Заметив его, она приказала подать сигнал и остановила корабль. Антоний подъехал. Его взяли на корабль, он направился один на корму и сел здесь молча, держась за голову обеими руками.
Клеопатра предаёт того, чьё мужество забрала и, как птенца, спрятала себе за пазуху. И Плутарх задолго до открытия Марселя Пруста («В поисках утраченного времени») напишет о том, что любовь подобна безумию: «Вот когда Антоний яснее всего обнаружил, что не владеет ни разумом полководца, ни разумом мужа, и вообще не владеет собственным разумом, но – если вспомнить чью-то шутку, что душа влюбленного живет в чужом теле, – словно бы сросся с этою женщиной и должен следовать за нею везде и повсюду».
Войска Антония стали переходить на сторону Октавиана. Антоний просит своего верного раба Эрота, чтобы тот убил его. Раб вынул меч, занес его над головой как бы для того, чтобы ударить Антония, но отвернулся и поразил самого себя. Он упал к его ногам.
«Хорошо, Эрот, – сказал Антоний, – ты не мог сделать того, что следовало, но учишь меня, что надо делать мне». Он ударил себя мечом в живот и опустился на постель. Рана не была смертельной, поэтому, когда он лег, кровотечение прекратилось. Он очнулся и стал просить окружающих убить его, но они выбежали из комнаты, в то время как Антоний кричал и метался. Наконец, от Клеопатры пришел ее секретарь и приказал отнести Антония к ней в склеп. Туда Клеопатра спряталась, узнав о поражении Антония. Антоний в нетерпении велел своим рабам поднять его. Его принесли на руках к дверям гробницы. Клеопатра не отворила дверей, но, подойдя к окну, спустила веревки и небольшие канаты. Антония привязали к ним, и затем Клеопатра вместе с двумя женщинами, которых взяла с собой в усыпальницу, стали тянуть его наверх. Обрызганного кровью, умирающего Антония тянули вверх. Женщинам-рабыням было трудно поднимать его. Клеопатра помогала им и стёрла ладони в кровь. Окровавленный Антоний долго болтался так в воздухе, что приносило ему немало страданий.

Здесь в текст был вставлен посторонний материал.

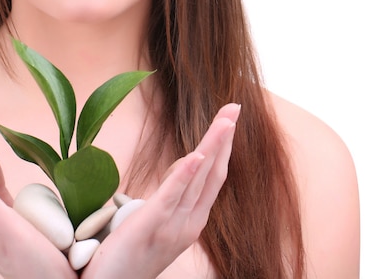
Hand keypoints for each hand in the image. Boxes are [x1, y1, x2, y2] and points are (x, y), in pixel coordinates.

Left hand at [81, 103, 240, 278]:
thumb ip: (170, 199)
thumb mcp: (156, 223)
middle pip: (212, 172)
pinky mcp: (150, 226)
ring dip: (212, 146)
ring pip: (198, 179)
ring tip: (225, 120)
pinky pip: (171, 196)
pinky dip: (185, 174)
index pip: (212, 176)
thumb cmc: (128, 258)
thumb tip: (179, 171)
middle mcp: (189, 223)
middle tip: (235, 107)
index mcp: (190, 220)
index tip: (229, 119)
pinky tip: (196, 155)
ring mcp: (173, 226)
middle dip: (224, 138)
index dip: (222, 147)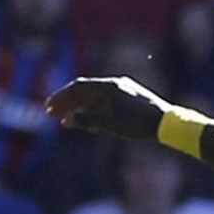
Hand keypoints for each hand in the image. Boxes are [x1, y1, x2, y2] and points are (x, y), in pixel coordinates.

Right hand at [47, 76, 171, 141]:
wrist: (166, 123)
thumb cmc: (136, 122)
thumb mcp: (108, 123)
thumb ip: (85, 120)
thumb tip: (65, 120)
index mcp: (108, 86)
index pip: (78, 87)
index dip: (61, 97)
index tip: (48, 107)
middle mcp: (115, 85)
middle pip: (85, 91)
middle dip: (67, 103)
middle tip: (51, 113)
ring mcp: (123, 92)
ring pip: (95, 98)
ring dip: (80, 109)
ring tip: (68, 121)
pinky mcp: (130, 101)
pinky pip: (106, 104)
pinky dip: (94, 113)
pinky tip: (93, 128)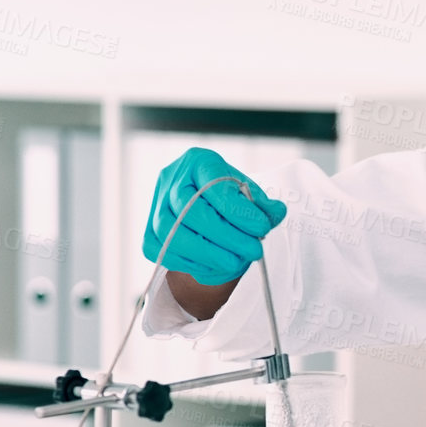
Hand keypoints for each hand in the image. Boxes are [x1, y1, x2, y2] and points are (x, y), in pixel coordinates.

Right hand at [142, 147, 286, 285]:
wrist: (204, 214)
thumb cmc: (228, 201)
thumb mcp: (249, 195)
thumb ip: (263, 204)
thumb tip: (277, 212)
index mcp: (198, 162)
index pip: (213, 183)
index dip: (237, 209)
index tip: (261, 228)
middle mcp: (171, 180)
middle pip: (190, 210)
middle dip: (227, 236)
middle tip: (254, 250)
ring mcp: (156, 207)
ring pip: (173, 234)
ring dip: (209, 253)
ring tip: (237, 262)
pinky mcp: (149, 236)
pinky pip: (164, 252)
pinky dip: (191, 263)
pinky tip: (214, 265)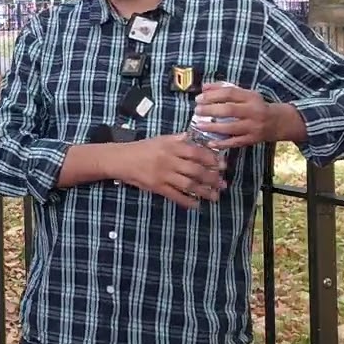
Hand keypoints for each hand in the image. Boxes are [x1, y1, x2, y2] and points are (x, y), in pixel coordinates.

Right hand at [111, 134, 227, 208]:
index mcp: (170, 146)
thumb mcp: (160, 139)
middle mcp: (169, 160)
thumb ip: (178, 139)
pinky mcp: (156, 186)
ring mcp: (163, 174)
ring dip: (204, 192)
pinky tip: (196, 205)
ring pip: (189, 184)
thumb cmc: (141, 148)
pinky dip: (187, 201)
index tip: (223, 165)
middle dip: (212, 178)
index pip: (196, 152)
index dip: (212, 159)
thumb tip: (195, 138)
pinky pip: (175, 195)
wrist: (119, 159)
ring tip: (214, 197)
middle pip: (196, 170)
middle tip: (223, 184)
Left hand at [192, 82, 280, 148]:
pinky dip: (222, 143)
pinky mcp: (253, 139)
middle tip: (197, 110)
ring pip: (231, 127)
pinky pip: (236, 142)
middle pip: (229, 110)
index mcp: (251, 97)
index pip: (230, 93)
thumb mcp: (245, 94)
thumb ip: (224, 89)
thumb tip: (204, 87)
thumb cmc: (256, 106)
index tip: (199, 98)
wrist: (278, 122)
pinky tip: (210, 143)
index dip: (212, 95)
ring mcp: (254, 127)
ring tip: (199, 125)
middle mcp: (253, 111)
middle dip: (210, 110)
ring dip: (213, 127)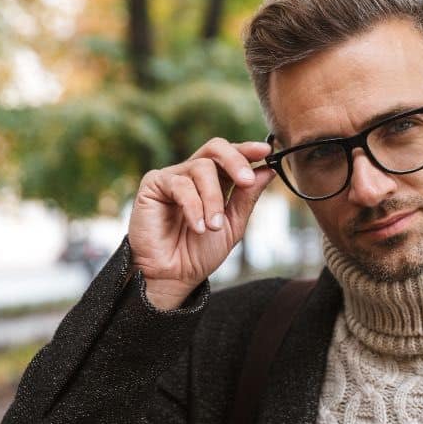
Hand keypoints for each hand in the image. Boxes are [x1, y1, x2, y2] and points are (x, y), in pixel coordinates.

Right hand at [126, 138, 274, 307]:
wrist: (174, 275)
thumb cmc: (200, 253)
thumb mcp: (233, 225)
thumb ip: (247, 197)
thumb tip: (268, 170)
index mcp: (215, 181)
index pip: (231, 154)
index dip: (247, 150)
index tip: (266, 151)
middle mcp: (193, 174)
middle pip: (215, 148)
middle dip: (235, 161)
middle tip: (245, 181)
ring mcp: (173, 177)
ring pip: (202, 168)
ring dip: (213, 199)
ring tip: (214, 226)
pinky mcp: (153, 184)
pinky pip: (180, 184)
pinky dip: (194, 207)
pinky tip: (198, 227)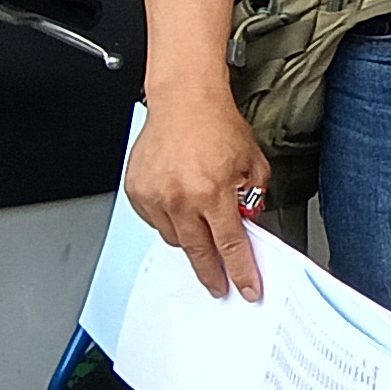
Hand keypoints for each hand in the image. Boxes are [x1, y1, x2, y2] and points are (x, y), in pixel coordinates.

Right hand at [125, 86, 269, 300]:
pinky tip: (180, 203)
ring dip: (190, 238)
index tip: (247, 288)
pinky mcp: (137, 192)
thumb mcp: (253, 163)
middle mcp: (181, 198)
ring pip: (174, 238)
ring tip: (200, 221)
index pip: (230, 244)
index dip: (240, 271)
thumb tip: (249, 224)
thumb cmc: (217, 125)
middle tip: (220, 286)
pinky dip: (170, 219)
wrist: (184, 101)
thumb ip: (254, 197)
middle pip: (198, 252)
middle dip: (211, 273)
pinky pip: (155, 221)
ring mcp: (155, 196)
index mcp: (213, 192)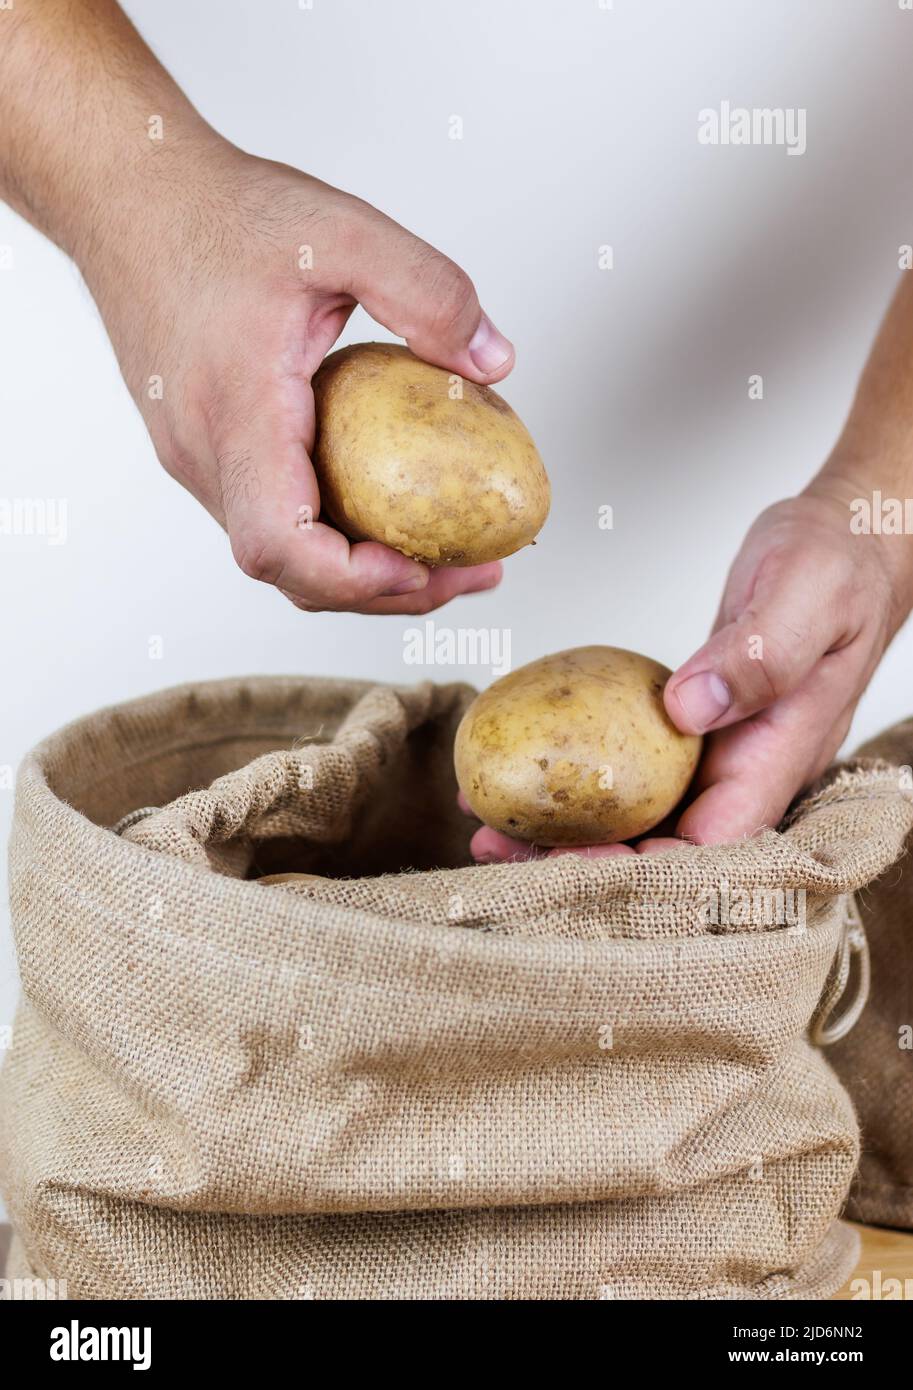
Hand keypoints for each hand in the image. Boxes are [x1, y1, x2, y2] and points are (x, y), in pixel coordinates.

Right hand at [80, 146, 513, 612]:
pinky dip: (329, 534)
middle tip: (467, 570)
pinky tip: (384, 506)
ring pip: (278, 552)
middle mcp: (206, 451)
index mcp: (237, 410)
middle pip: (287, 570)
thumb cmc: (220, 213)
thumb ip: (427, 292)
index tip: (424, 568)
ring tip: (440, 551)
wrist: (131, 197)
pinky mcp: (202, 451)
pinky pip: (269, 517)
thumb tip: (495, 365)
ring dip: (357, 570)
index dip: (353, 579)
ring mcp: (197, 458)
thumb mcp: (342, 232)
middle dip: (381, 591)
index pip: (281, 541)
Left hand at [466, 484, 912, 860]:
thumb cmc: (836, 564)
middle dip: (581, 862)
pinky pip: (632, 774)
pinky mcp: (692, 733)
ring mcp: (719, 756)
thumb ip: (758, 654)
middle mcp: (748, 771)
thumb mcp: (804, 595)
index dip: (641, 871)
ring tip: (490, 824)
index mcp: (780, 756)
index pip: (710, 848)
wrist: (848, 541)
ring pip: (641, 818)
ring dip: (567, 831)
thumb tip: (688, 709)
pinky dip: (579, 784)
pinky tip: (525, 776)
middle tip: (496, 846)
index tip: (567, 861)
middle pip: (664, 849)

Как многозначительно передает Плутарх подсознательное чувство человека, проигравшего дело жизни: «Наконец, Антоний очутился наверху, и, уложив его на постель и склонившись над ним, Клеопатра растерзала на себе одежду, била себя в грудь и раздирала ее ногтями, лицом отирала кровь с его раны и звала его своим господином, супругом и императором. Проникшись состраданием к его бедам, она почти что забыла о своих собственных. Услышав ее жалобы, Антоний попросил вина – то ли потому, что, действительно, хотел пить, то ли надеясь, что это ускорит его конец. Напившись, он просил ее подумать о своем спасении и благополучии, если только при этом окажется возможным избежать позора, и среди друзей цезаря советовал больше всего доверять Прокулею. А его, продолжал он, пусть не оплакивает из-за последних тяжких превратностей, пусть лучше полагает его счастливым из-за всего прекрасного, что выпало на его долю – ведь он был самым знаменитым человеком на свете, обладал величайшим в мире могуществом и даже проиграл свое дело не без славы, чтобы погибнуть смертью римлянина, побежденного римлянином».